───── DATASET ENTRIES ─────

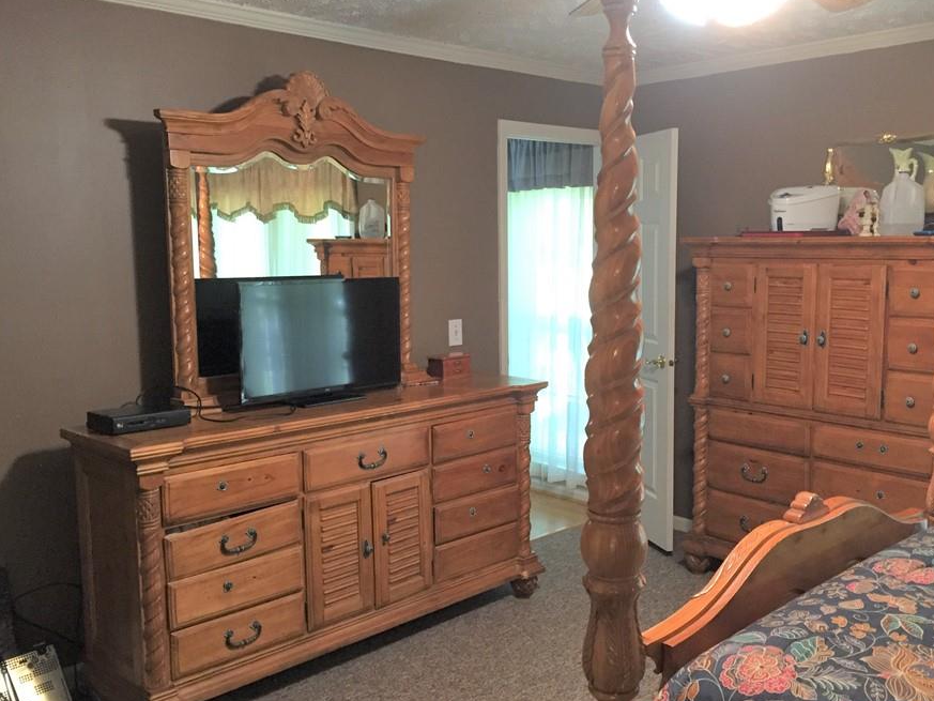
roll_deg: -1.5
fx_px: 918
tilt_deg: -9.1
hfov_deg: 53.8
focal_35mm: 34
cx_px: 530
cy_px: 353
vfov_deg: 41.8
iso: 160
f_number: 2.2
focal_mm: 4.15
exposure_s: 1/30
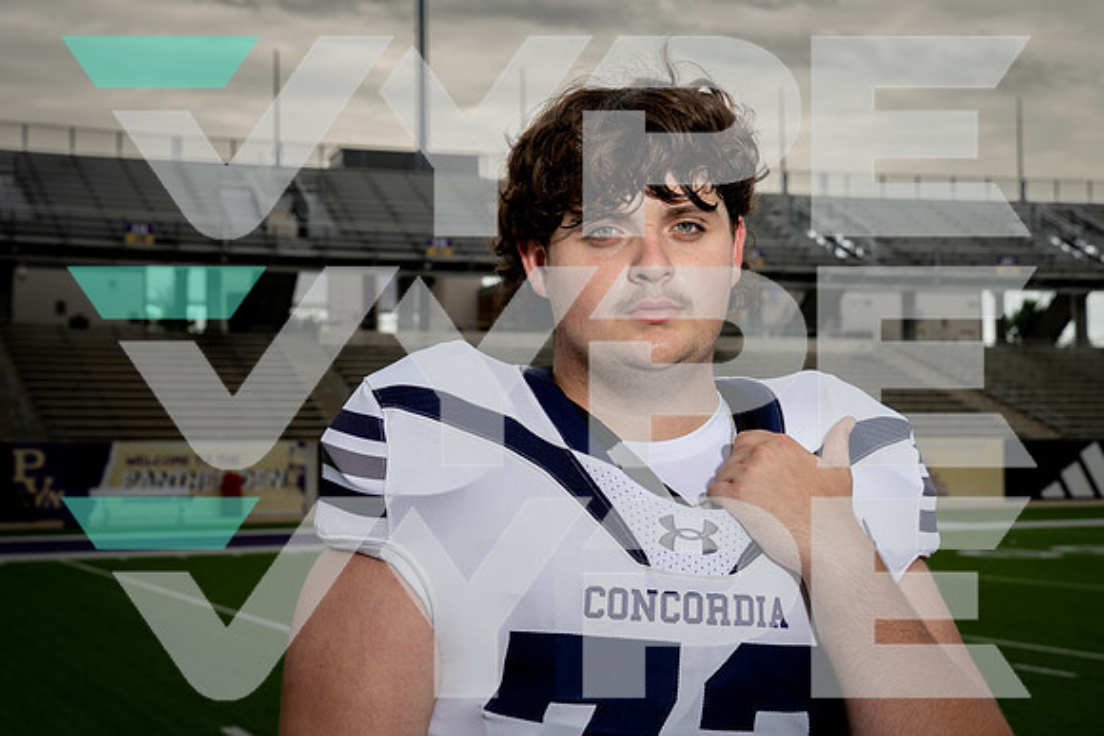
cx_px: 552
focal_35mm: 50
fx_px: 1534
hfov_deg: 39.6
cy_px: 368
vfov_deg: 27.0
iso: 250
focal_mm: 50
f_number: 8
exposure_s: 1/250
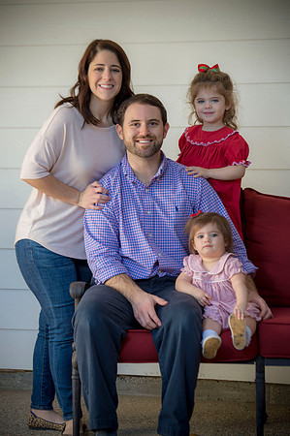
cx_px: 145
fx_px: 1477
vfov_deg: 16.8
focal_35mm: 122
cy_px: 218
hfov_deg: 11.2
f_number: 4
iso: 320
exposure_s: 1/200
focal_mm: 122
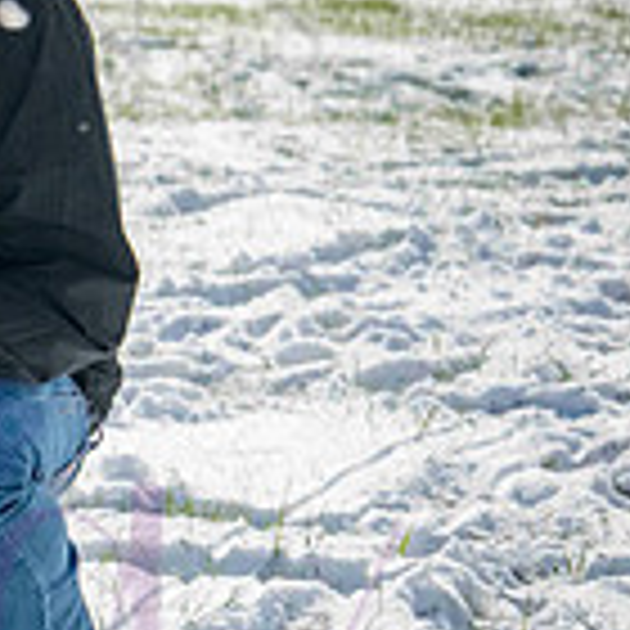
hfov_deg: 7.3
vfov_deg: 7.5
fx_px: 4798
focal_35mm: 233
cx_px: -500
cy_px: 241
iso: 800
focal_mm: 66
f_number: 7.1
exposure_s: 1/2500
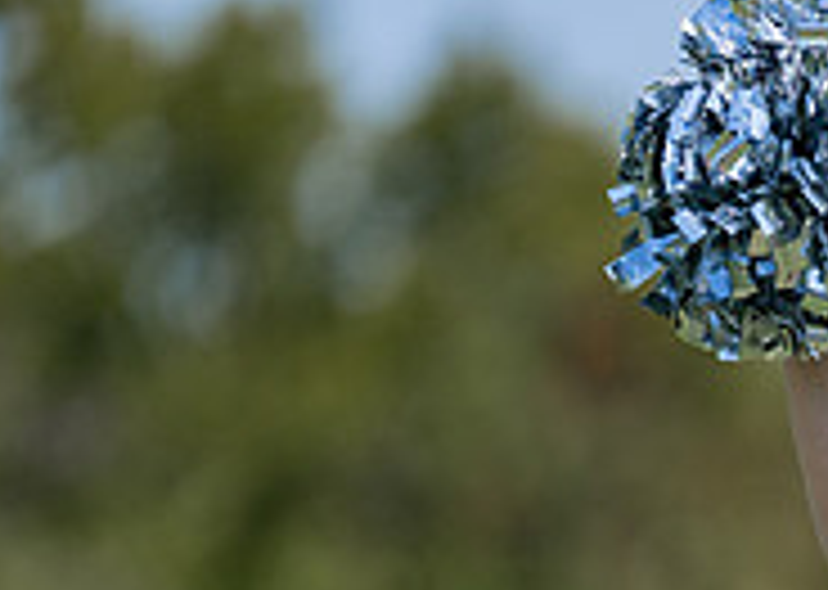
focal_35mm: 662
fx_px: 15550
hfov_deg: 3.0
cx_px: 1148
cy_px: 892
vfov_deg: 2.2
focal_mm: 200
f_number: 2.8
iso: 100
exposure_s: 1/2500
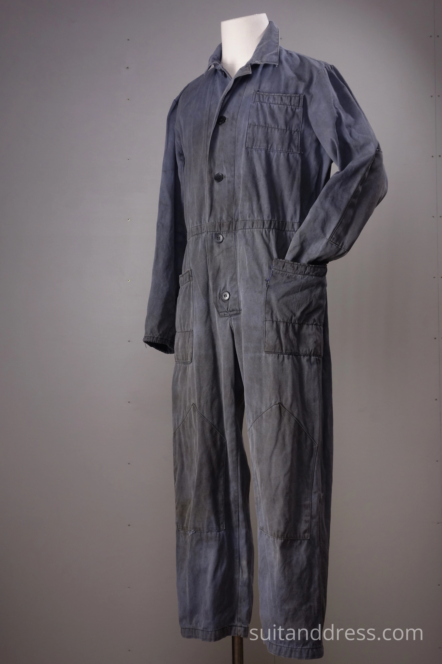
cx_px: 221
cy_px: 332
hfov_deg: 22.6
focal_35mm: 60
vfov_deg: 33.4
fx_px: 1105
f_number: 4.5
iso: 400
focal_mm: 22.25
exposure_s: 1/25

─────

WHAT THE EXERCISE ASKS: All that is required is an exact reproduction of the lines from the one containing "f_number: 8" to the final line of the listing above, pictures omitted.

SOLUTION:
f_number: 8
exposure_s: 1/250
cx_px: 145
fx_px: 1477
vfov_deg: 16.8
focal_35mm: 122
cy_px: 218
hfov_deg: 11.2
f_number: 4
iso: 320
exposure_s: 1/200
focal_mm: 122
hfov_deg: 7.3
vfov_deg: 7.5
fx_px: 4798
focal_35mm: 233
cx_px: -500
cy_px: 241
iso: 800
focal_mm: 66
f_number: 7.1
exposure_s: 1/2500
focal_35mm: 662
fx_px: 15550
hfov_deg: 3.0
cx_px: 1148
cy_px: 892
vfov_deg: 2.2
focal_mm: 200
f_number: 2.8
iso: 100
exposure_s: 1/2500
cx_px: 221
cy_px: 332
hfov_deg: 22.6
focal_35mm: 60
vfov_deg: 33.4
fx_px: 1105
f_number: 4.5
iso: 400
focal_mm: 22.25
exposure_s: 1/25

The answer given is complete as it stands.